Beer Review: Brooklyn Black Chocolate Stout
When you’re looking for a chocolate beer, Brooklyn Black Chocolate Stout is one to reach for first. A leader in the category, sipping this Russian Imperial is like biting into an unsweetened candy bar made of almost unadulterated cocoa.
The brew has many elements to which you could apply the word “intense.” Intense dark color. Intense structure. Intense alcohol fumes. Intense stickiness in the head and intense bitterness to the flavor. In fact, a black hole might seem relaxed compared to this.
A drinker expecting a milk chocolate or sugar flavor to greet their palate might be unnerved by the comparatively bitter tone of the first few sips. There’s zero Hershey’s Kiss to this liquid; it’s pure dark chocolate from first taste to final swallow. But the ten-percenter loosens up as it warms up, and with the rising temperature offers more of a dark fruit fig or prune essence, which coats the tongue with the childhood memory of licking the bowl after Mom pours the chocolate cake batter into a mold.
Sold in four-packs and kegs, the brewery supposedly ships the beer October through March, but by my estimation, it’s not even February and at least one major regional distributor is sold out and not expecting any more this year. Point is, if you see it, drink it. In fact, buy two. Drink one and save the other for a couple of years.

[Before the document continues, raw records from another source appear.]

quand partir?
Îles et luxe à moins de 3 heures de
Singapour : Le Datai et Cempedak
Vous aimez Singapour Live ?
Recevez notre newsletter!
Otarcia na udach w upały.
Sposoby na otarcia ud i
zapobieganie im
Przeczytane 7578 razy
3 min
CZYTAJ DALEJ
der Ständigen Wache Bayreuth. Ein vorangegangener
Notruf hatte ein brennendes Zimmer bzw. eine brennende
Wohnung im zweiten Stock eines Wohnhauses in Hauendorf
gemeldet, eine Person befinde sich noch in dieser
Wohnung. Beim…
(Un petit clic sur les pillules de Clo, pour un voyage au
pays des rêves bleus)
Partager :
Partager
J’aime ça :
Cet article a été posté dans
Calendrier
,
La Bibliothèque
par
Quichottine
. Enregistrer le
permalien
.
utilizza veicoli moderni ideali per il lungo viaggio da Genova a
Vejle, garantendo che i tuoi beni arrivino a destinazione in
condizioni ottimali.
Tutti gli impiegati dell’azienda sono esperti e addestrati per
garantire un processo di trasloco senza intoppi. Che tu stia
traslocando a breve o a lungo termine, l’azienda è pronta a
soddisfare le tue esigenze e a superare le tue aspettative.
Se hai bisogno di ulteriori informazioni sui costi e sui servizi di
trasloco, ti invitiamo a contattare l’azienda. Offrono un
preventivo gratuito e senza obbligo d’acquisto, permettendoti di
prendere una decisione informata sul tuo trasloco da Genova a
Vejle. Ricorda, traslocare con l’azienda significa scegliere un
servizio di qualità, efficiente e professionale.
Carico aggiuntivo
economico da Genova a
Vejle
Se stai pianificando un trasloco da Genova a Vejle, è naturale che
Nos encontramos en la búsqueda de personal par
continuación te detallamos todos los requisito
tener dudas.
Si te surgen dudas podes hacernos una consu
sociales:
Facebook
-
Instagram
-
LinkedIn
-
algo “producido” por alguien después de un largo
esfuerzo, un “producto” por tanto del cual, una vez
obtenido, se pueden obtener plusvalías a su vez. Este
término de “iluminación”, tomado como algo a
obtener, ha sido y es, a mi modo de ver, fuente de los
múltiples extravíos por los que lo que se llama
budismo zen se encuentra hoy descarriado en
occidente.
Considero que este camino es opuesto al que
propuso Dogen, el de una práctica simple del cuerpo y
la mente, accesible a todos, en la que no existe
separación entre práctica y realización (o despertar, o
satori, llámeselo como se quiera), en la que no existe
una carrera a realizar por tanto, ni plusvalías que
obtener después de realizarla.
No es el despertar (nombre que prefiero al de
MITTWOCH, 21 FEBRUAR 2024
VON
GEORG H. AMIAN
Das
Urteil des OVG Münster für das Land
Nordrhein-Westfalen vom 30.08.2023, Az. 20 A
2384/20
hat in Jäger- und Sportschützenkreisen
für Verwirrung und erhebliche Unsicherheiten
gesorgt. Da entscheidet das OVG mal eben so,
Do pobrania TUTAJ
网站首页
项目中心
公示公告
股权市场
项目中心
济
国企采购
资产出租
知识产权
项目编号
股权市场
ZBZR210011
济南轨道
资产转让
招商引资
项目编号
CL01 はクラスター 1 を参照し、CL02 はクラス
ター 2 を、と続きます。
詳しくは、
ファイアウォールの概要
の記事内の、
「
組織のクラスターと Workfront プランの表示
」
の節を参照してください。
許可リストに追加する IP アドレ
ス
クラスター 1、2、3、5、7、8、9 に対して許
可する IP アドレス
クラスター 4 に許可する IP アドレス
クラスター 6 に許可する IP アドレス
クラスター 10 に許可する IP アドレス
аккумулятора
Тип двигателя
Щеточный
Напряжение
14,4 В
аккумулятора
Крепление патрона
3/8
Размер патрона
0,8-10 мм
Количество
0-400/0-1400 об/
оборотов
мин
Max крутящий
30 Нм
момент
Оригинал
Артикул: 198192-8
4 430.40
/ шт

Because Brooklyn’s brewmaster is Garrett Oliver, presiding master over the kingdom of food-friendly brewers, the beer is perfect for pairing. Garrett recommends chocolate desserts, fruit tarts, cheesecake, or strong cheeses like Stilton. He also suggests using it as the base for a spicy Mexican-style vanilla ice cream float (tip: fill the glass with beer first, then add ice cream) but at my house, a bottle of the beer makes a scrumptious addition to our favorite gooey double chocolate brownie recipe. Just make sure to add lots of sugar.